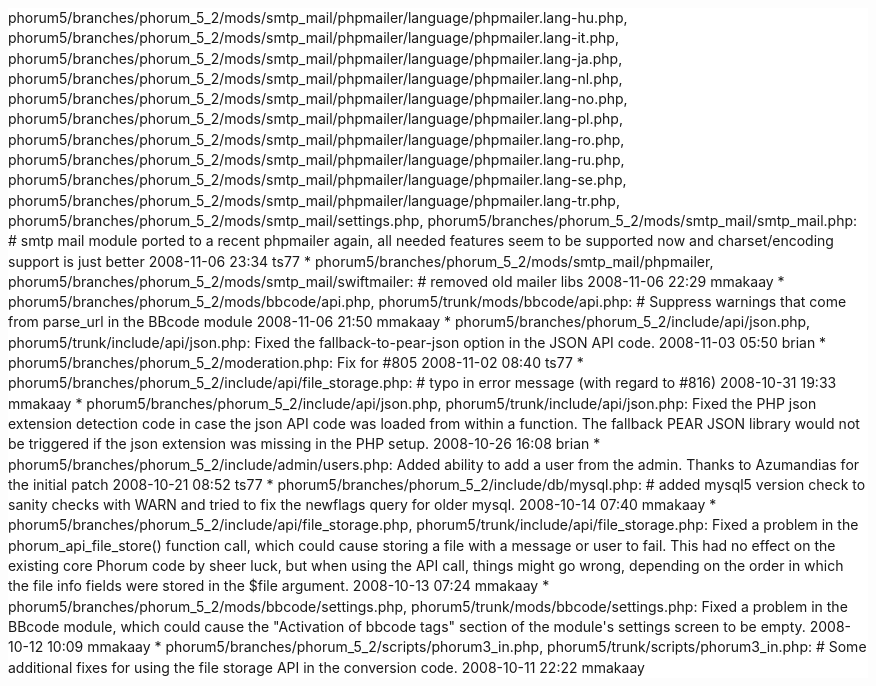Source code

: phorum5/branches/phorum\_5\_2/mods/smtp\_mail/phpmailer/language/phpmailer.lang-hu.php,
phorum5/branches/phorum\_5\_2/mods/smtp\_mail/phpmailer/language/phpmailer.lang-it.php,
phorum5/branches/phorum\_5\_2/mods/smtp\_mail/phpmailer/language/phpmailer.lang-ja.php,
phorum5/branches/phorum\_5\_2/mods/smtp\_mail/phpmailer/language/phpmailer.lang-nl.php,
phorum5/branches/phorum\_5\_2/mods/smtp\_mail/phpmailer/language/phpmailer.lang-no.php,
phorum5/branches/phorum\_5\_2/mods/smtp\_mail/phpmailer/language/phpmailer.lang-pl.php,
phorum5/branches/phorum\_5\_2/mods/smtp\_mail/phpmailer/language/phpmailer.lang-ro.php,
phorum5/branches/phorum\_5\_2/mods/smtp\_mail/phpmailer/language/phpmailer.lang-ru.php,
phorum5/branches/phorum\_5\_2/mods/smtp\_mail/phpmailer/language/phpmailer.lang-se.php,
phorum5/branches/phorum\_5\_2/mods/smtp\_mail/phpmailer/language/phpmailer.lang-tr.php,
phorum5/branches/phorum\_5\_2/mods/smtp\_mail/settings.php,
phorum5/branches/phorum\_5\_2/mods/smtp\_mail/smtp\_mail.php: # smtp
mail module ported to a recent phpmailer again, all needed
features seem to be supported now and charset/encoding support is
just better
2008-11-06 23:34 ts77
\* phorum5/branches/phorum\_5\_2/mods/smtp\_mail/phpmailer,
phorum5/branches/phorum\_5\_2/mods/smtp\_mail/swiftmailer: # removed
old mailer libs
2008-11-06 22:29 mmakaay
\* phorum5/branches/phorum\_5\_2/mods/bbcode/api.php,
phorum5/trunk/mods/bbcode/api.php: # Suppress warnings that come
from parse\_url in the BBcode module
2008-11-06 21:50 mmakaay
\* phorum5/branches/phorum\_5\_2/include/api/json.php,
phorum5/trunk/include/api/json.php: Fixed the
fallback-to-pear-json option in the JSON API code.
2008-11-03 05:50 brian
\* phorum5/branches/phorum\_5\_2/moderation.php: Fix for #805
2008-11-02 08:40 ts77
\* phorum5/branches/phorum\_5\_2/include/api/file\_storage.php: # typo
in error message (with regard to #816)
2008-10-31 19:33 mmakaay
\* phorum5/branches/phorum\_5\_2/include/api/json.php,
phorum5/trunk/include/api/json.php: Fixed the PHP json extension
detection code in case the json API code was loaded from within a
function. The fallback PEAR JSON library would not be triggered if
the json extension was missing in the PHP setup.
2008-10-26 16:08 brian
\* phorum5/branches/phorum\_5\_2/include/admin/users.php: Added ability
to add a user from the admin. Thanks to Azumandias for the initial
patch
2008-10-21 08:52 ts77
\* phorum5/branches/phorum\_5\_2/include/db/mysql.php: # added mysql5
version check to sanity checks with WARN and tried to fix the
newflags query for older mysql.
2008-10-14 07:40 mmakaay
\* phorum5/branches/phorum\_5\_2/include/api/file\_storage.php,
phorum5/trunk/include/api/file\_storage.php: Fixed a problem in the
phorum\_api\_file\_store() function call, which could cause storing a
file with a message or user to fail. This had no effect on the
existing core Phorum code by sheer luck, but when using the API
call, things might go wrong, depending on the order in which the
file info fields were stored in the $file argument.
2008-10-13 07:24 mmakaay
\* phorum5/branches/phorum\_5\_2/mods/bbcode/settings.php,
phorum5/trunk/mods/bbcode/settings.php: Fixed a problem in the
BBcode module, which could cause the "Activation of bbcode tags"
section of the module's settings screen to be empty.
2008-10-12 10:09 mmakaay
\* phorum5/branches/phorum\_5\_2/scripts/phorum3\_in.php,
phorum5/trunk/scripts/phorum3\_in.php: # Some additional fixes for
using the file storage API in the conversion code.
2008-10-11 22:22 mmakaay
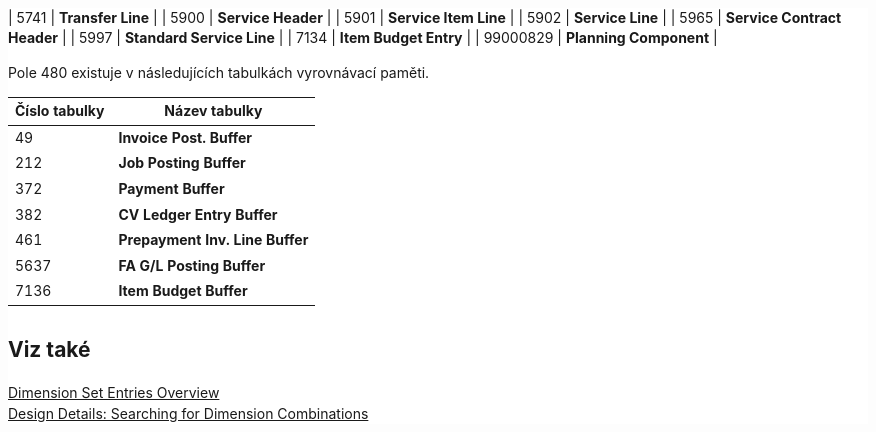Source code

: | 5741 | **Transfer Line** |
| 5900 | **Service Header** |
| 5901 | **Service Item Line** |
| 5902 | **Service Line** |
| 5965 | **Service Contract Header** |
| 5997 | **Standard Service Line** |
| 7134 | **Item Budget Entry** |
| 99000829 | **Planning Component** |

Pole 480 existuje v následujících tabulkách vyrovnávací paměti.

| Číslo tabulky | Název tabulky |
|---------------|----------------|  
| 49 | **Invoice Post. Buffer** |
| 212 | **Job Posting Buffer** |
| 372 | **Payment Buffer** |
| 382 | **CV Ledger Entry Buffer** |
| 461 | **Prepayment Inv. Line Buffer** |
| 5637 | **FA G/L Posting Buffer** |
| 7136 | **Item Budget Buffer** |

## Viz také

[Dimension Set Entries Overview](design-details-dimension-set-entries-overview.md)  
[Design Details: Searching for Dimension Combinations](design-details-searching-for-dimension-combinations.md)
# # # #
What the task asks:
In the listing above, find the line with "2008-10-13 07:24 mmakaay" and output it and every line after it up to and including the line with "5997 | **Standard Service Line** |", exactly, minus the pictures.

Response to this exercise:
2008-10-13 07:24 mmakaay
\* phorum5/branches/phorum\_5\_2/mods/bbcode/settings.php,
phorum5/trunk/mods/bbcode/settings.php: Fixed a problem in the
BBcode module, which could cause the "Activation of bbcode tags"
section of the module's settings screen to be empty.
2008-10-12 10:09 mmakaay
\* phorum5/branches/phorum\_5\_2/scripts/phorum3\_in.php,
phorum5/trunk/scripts/phorum3\_in.php: # Some additional fixes for
using the file storage API in the conversion code.
2008-10-11 22:22 mmakaay
Source code

: | 5741 | **Transfer Line** |
| 5900 | **Service Header** |
| 5901 | **Service Item Line** |
| 5902 | **Service Line** |
| 5965 | **Service Contract Header** |
| 5997 | **Standard Service Line** |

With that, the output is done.